§2.Rural Service and Workforce Corps Program
This section establishes the Rural Service and Workforce Corps Program, to be designed by the Secretary of Agriculture and modeled after the service-for-benefits framework of the National Health Service Corps (i.e., scholarships, loan repayments, and stipends for service in underserved areas). The program provides scholarships, tuition assistance, student loan repayment, stipends or wage support during service, and relocation and retention incentives in exchange for three years of service in targeted rural areas, prioritizing workforce shortages in (1) health care (including primary care, behavioral health, dental, and emergency services); (2) skilled trades (e.g., electricians, plumbers, HVAC, welding, construction); (3) energy infrastructure (e.g., lineworkers, renewable energy technicians, grid operators); (4) utilities and public works (e.g., water and wastewater operators, broadband technicians); and (5) other sectors with aging workforces, as updated periodically in consultation with the Secretary of Labor.
Targeted rural areas include those categorized by USDA's Economic Research Service as persistent-poverty counties, designated by HHS's Health Resources and Services Administration as health professional shortage areas, or containing Indian tribal, Alaska Native, or Native Hawaiian communities. Public, nonprofit, cooperative, tribal, and private employers meeting USDA-established wage and training standards (developed with the Secretary of Labor) may participate.

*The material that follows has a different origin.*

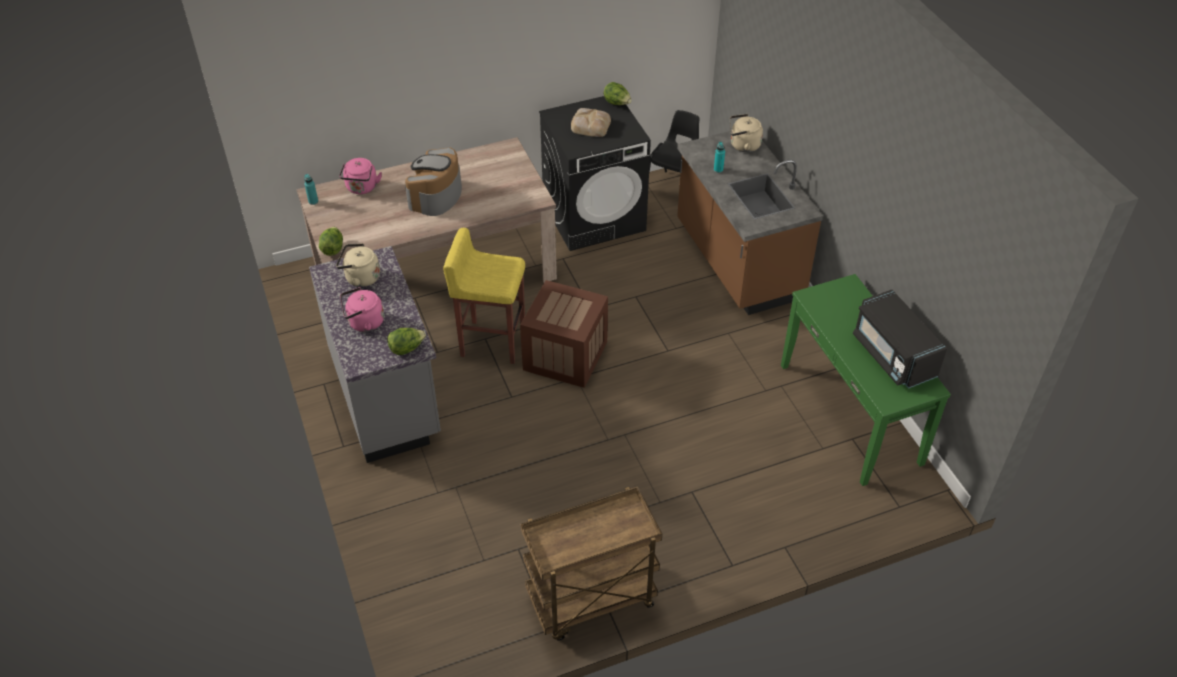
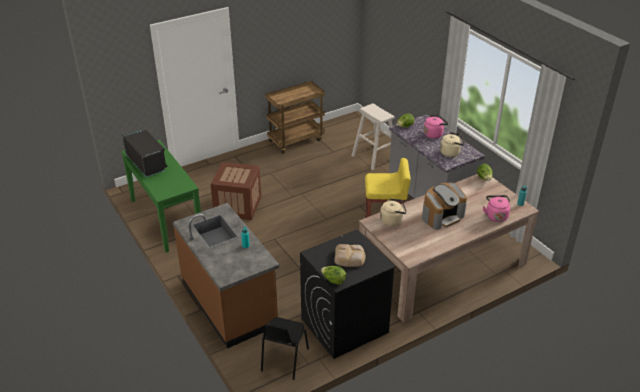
camera: 170 degrees right, 10 degrees down
coffee machine [405,147,462,216] -> coffee machine turned 45 degrees clockwise [422,182,467,230]
crate [520,280,608,388] -> crate moved to [211,162,261,220]
beige kettle [730,114,763,152] -> beige kettle moved to [380,199,407,226]
none -> beige stool [351,104,394,170]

The Secretary of Agriculture administers the program in consultation with the Secretaries of Education (scholarships, tuition, loans), Labor (stipends, wages, incentives), Health and Human Services (health care), Energy (energy and utilities), and other relevant agency heads. Within four years of enactment, the Secretary must report to Congress on the first three-year service cohort, including its size, placement by sector, geography, employer type, and retention rate in placement areas; interagency coordination challenges; and program improvement recommendations.